> **WORK ORDER A**
Echo the passage on Flaherty and think-tanks from "A Flaherty aide" up to and including "many Canadians uncomfortable.", word for word.

> **TEXT PASSAGE**
It's no surprise Flaherty likes the policies long peddled by Crowley. But is it appropriate for the finance minister to use his prestigious government position to essentially fund raise for a right-wing think-tank?

A Flaherty aide denied yesterday that any fundraising was involved. But what then went on at the private dinner that Flaherty hosted for Crowley's new institute at Toronto's swank Albany Club this month? (Flaherty's letter mentioned that he'd like to see the institute become a "well-financed organization.")

Certainly Flaherty's letter suggests a level of coziness between his department and right-wing think-tanks that might make many Canadians uncomfortable.

The department recently put out a press release celebrating "Tax Freedom Day," thereby lending credibility to the controversial anti-government propaganda campaign promoted by the ultra-right Fraser Institute. Flaherty also spoke at a gala Fraser Institute event in Ottawa last November (along with his former boss Mike Harris).

As for Crowley, Flaherty already showed fondness for his work at AIMS -- which includes attacks on public health care -- by bringing him into finance as a high-level adviser.

Flaherty is clearly keen to see yet another high-powered think-tank churning out material supporting tax cuts, smaller government, deregulation, privatization -- the business-favoured agenda that's shaped economic policies for the past few decades and led to a dramatic rise in inequality.

> **WORK ORDER B**
Give the rows from the line with "Write lens after" up to and including the last row again, with "image" swapped for "photo" and nothing else changed. Return only those lines and leave the pictures out.

> **RECORDS TO PROCESS**
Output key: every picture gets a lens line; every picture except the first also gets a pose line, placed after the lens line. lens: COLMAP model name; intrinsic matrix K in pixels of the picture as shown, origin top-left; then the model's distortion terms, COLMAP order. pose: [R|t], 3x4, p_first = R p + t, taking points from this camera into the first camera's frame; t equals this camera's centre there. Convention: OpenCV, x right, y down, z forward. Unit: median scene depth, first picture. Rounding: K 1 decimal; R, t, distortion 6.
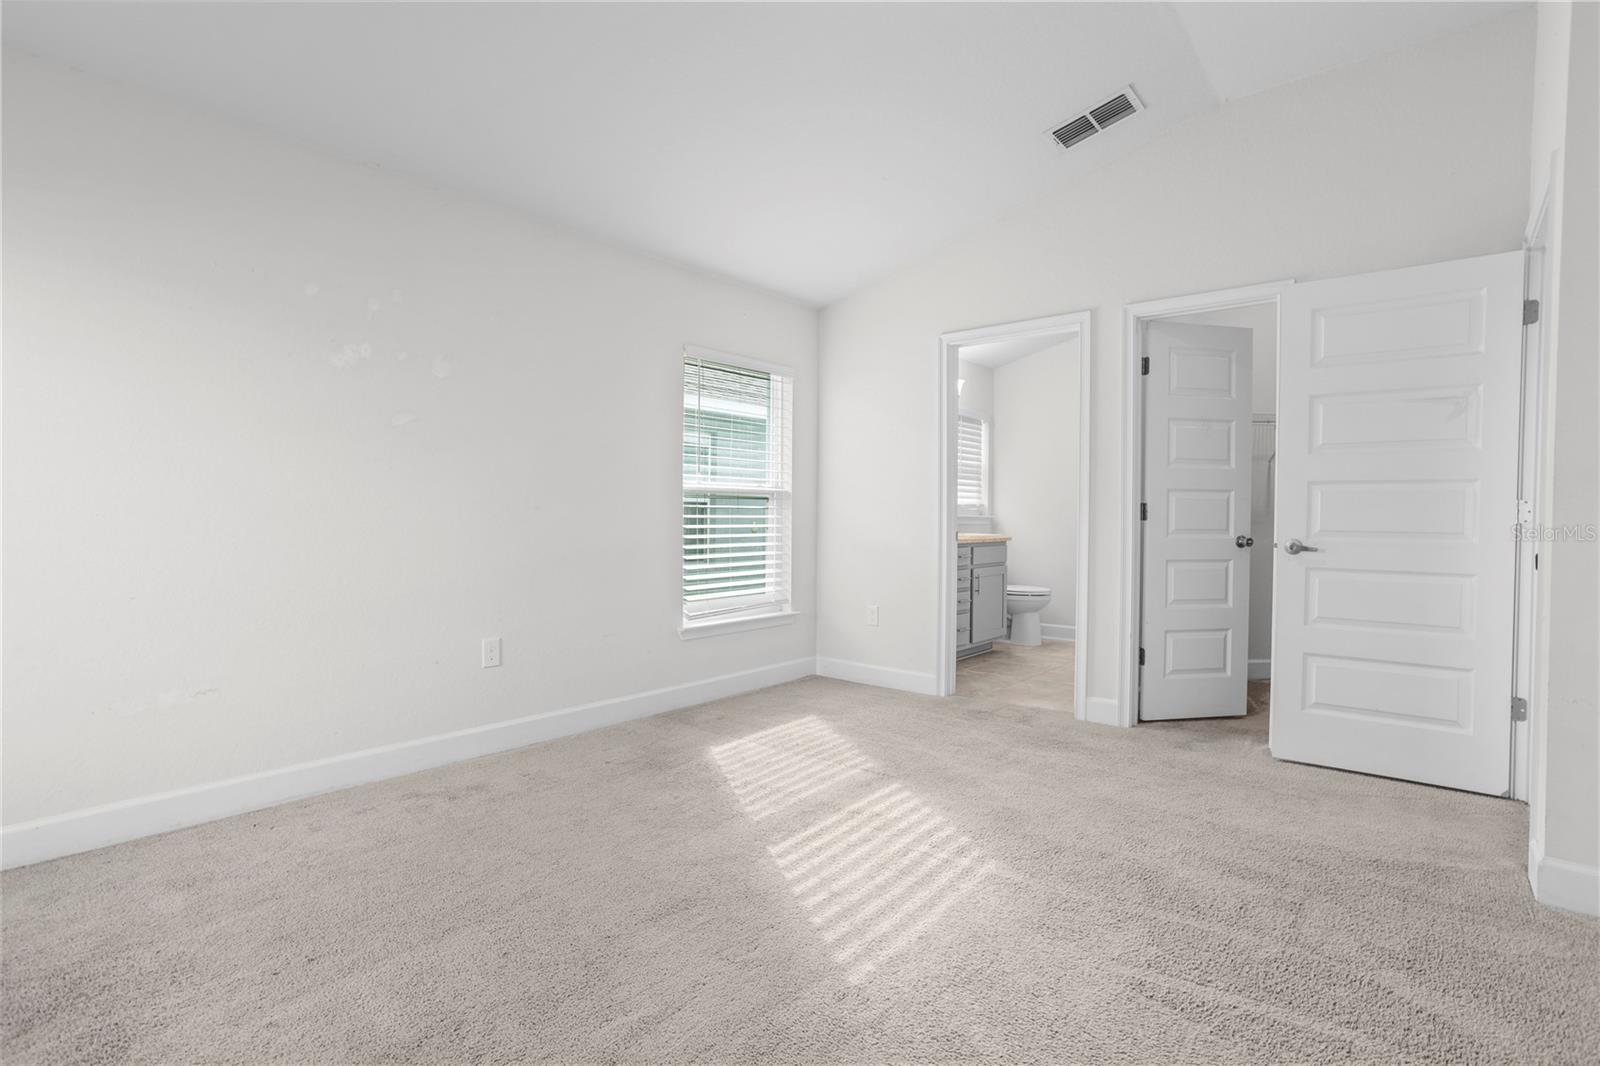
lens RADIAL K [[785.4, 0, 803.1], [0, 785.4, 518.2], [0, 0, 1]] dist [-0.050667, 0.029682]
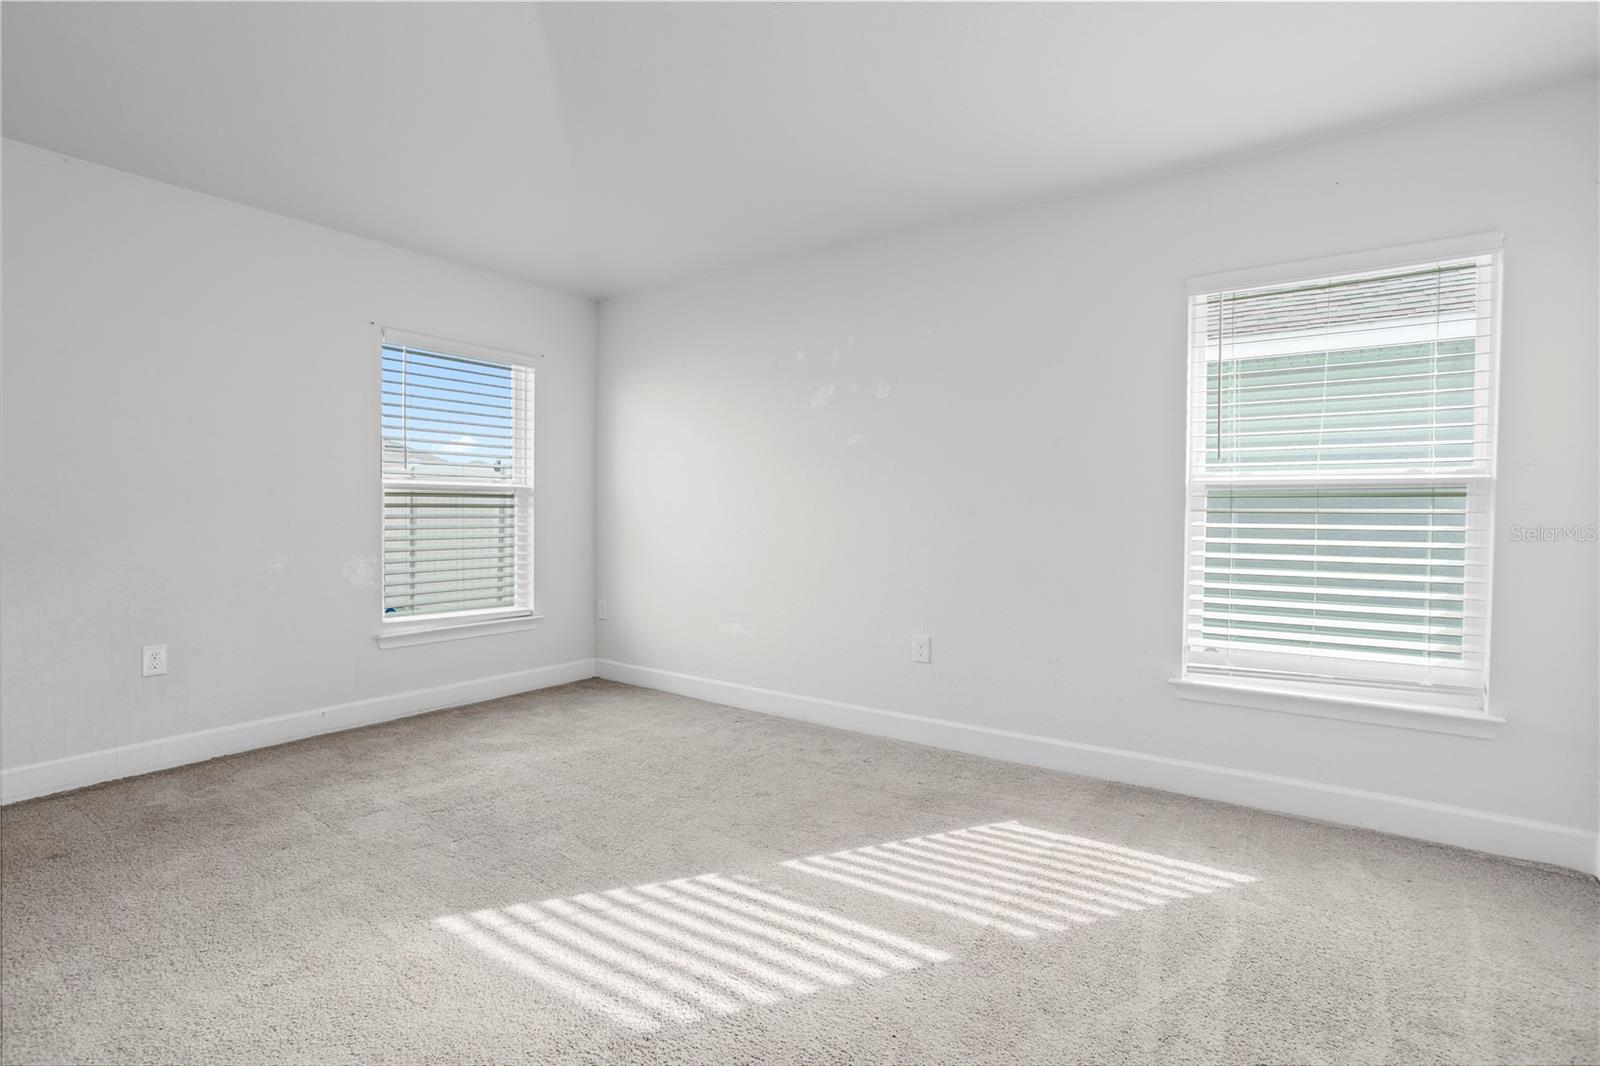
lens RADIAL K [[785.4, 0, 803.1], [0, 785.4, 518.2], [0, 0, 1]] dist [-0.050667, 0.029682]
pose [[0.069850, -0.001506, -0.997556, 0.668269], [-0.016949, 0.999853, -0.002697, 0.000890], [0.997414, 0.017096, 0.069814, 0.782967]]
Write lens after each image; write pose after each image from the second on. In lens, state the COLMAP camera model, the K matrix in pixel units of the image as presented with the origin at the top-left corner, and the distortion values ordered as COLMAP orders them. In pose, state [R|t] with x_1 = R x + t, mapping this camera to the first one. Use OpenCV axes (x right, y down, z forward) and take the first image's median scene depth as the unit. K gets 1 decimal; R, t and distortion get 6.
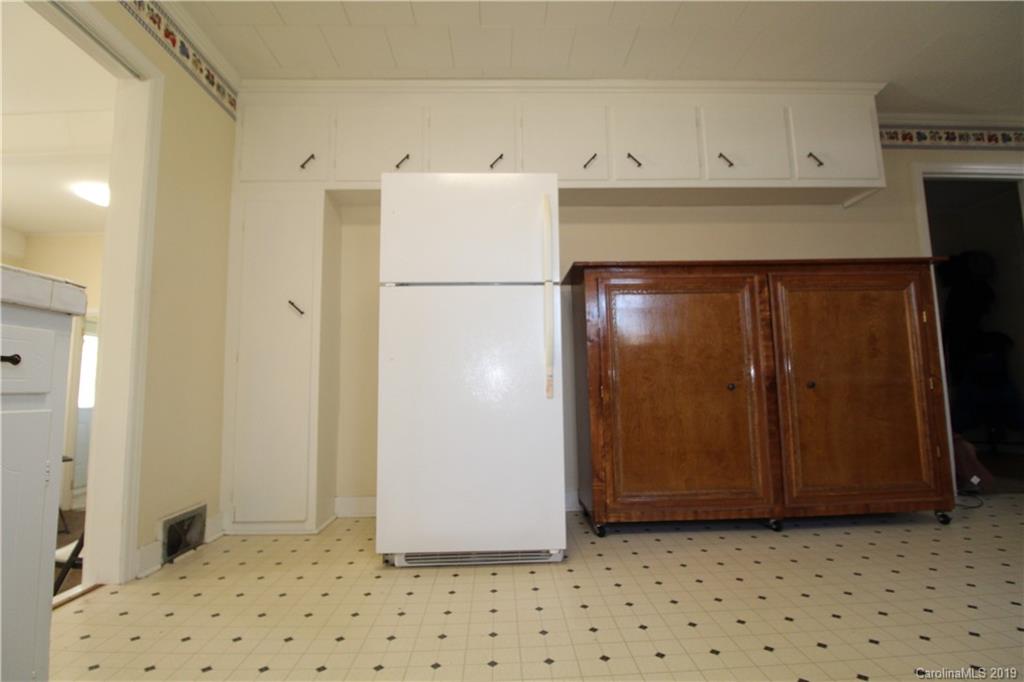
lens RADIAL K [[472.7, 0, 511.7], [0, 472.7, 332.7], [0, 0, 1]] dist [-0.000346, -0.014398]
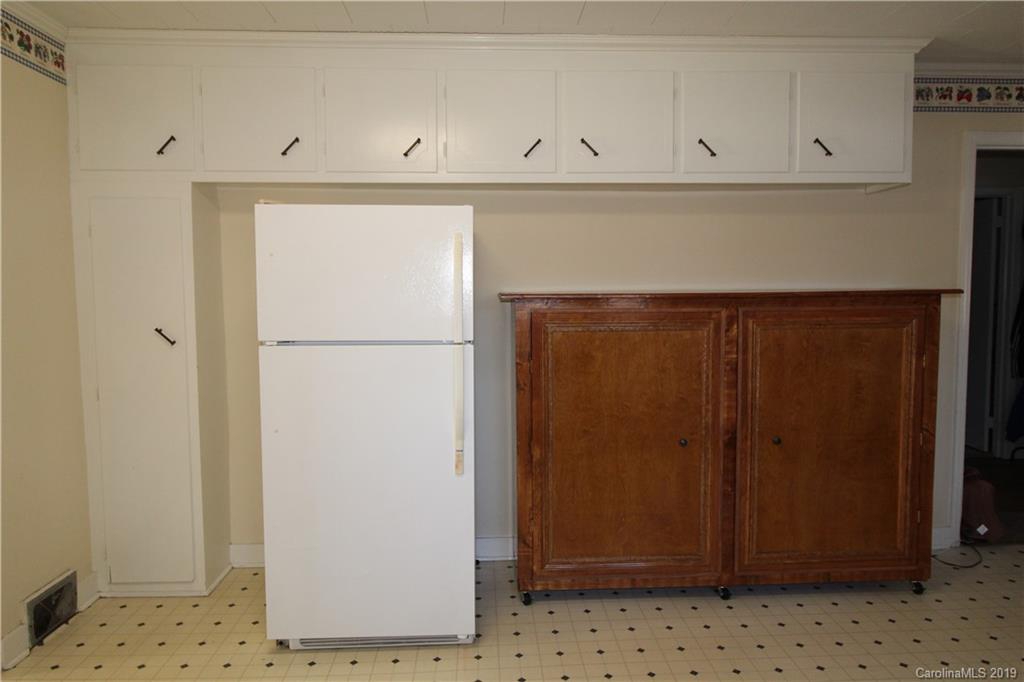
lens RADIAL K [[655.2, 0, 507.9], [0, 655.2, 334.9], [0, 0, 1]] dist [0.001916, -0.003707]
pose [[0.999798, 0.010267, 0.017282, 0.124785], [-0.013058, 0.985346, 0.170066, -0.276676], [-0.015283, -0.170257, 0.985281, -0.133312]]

> **ANSWER BOX A**
A Flaherty aide denied yesterday that any fundraising was involved. But what then went on at the private dinner that Flaherty hosted for Crowley's new institute at Toronto's swank Albany Club this month? (Flaherty's letter mentioned that he'd like to see the institute become a "well-financed organization.")

Certainly Flaherty's letter suggests a level of coziness between his department and right-wing think-tanks that might make many Canadians uncomfortable.

> **ANSWER BOX B**
Write lens after each photo; write pose after each photo from the second on. In lens, state the COLMAP camera model, the K matrix in pixel units of the photo as presented with the origin at the top-left corner, and the distortion values ordered as COLMAP orders them. In pose, state [R|t] with x_1 = R x + t, mapping this camera to the first one. Use OpenCV axes (x right, y down, z forward) and take the first photo's median scene depth as the unit. K gets 1 decimal; R, t and distortion get 6.
lens RADIAL K [[472.7, 0, 511.7], [0, 472.7, 332.7], [0, 0, 1]] dist [-0.000346, -0.014398]
lens RADIAL K [[655.2, 0, 507.9], [0, 655.2, 334.9], [0, 0, 1]] dist [0.001916, -0.003707]
pose [[0.999798, 0.010267, 0.017282, 0.124785], [-0.013058, 0.985346, 0.170066, -0.276676], [-0.015283, -0.170257, 0.985281, -0.133312]]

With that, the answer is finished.